----- Provided data
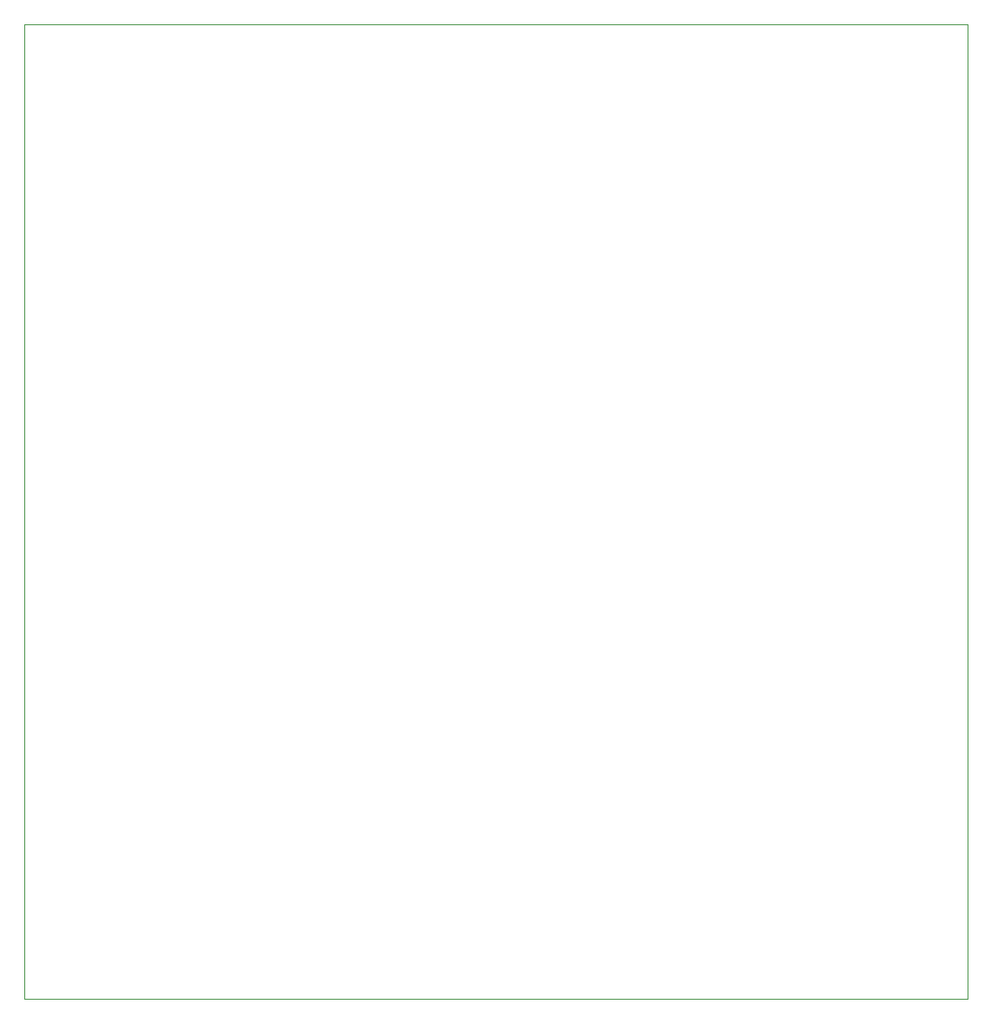
<source format=gbr>
%TF.GenerationSoftware,KiCad,Pcbnew,5.1.4*%
%TF.CreationDate,2019-11-11T17:18:17+01:00*%
%TF.ProjectId,shunt-board,7368756e-742d-4626-9f61-72642e6b6963,rev?*%
%TF.SameCoordinates,Original*%
%TF.FileFunction,Profile,NP*%
%FSLAX46Y46*%
G04 Gerber Fmt 4.6, Leading zero omitted, Abs format (unit mm)*
G04 Created by KiCad (PCBNEW 5.1.4) date 2019-11-11 17:18:17*
%MOMM*%
%LPD*%
G04 APERTURE LIST*
%ADD10C,0.120000*%
G04 APERTURE END LIST*
D10*
X163000000Y-40000000D02*
X163000000Y-135000000D01*
X255000000Y-40000000D02*
X163000000Y-40000000D01*
X255000000Y-135000000D02*
X255000000Y-40000000D01*
X163000000Y-135000000D02*
X255000000Y-135000000D01*
M02*

</source>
----------
• _Task prompt_:
Exact copies of the lines from the one with "X255000000Y-135000000D02*" through the final line of the listing should be returned, and no other lines.

• _Task output_:
X255000000Y-135000000D02*
X255000000Y-40000000D01*
X163000000Y-135000000D02*
X255000000Y-135000000D01*
M02*

</source>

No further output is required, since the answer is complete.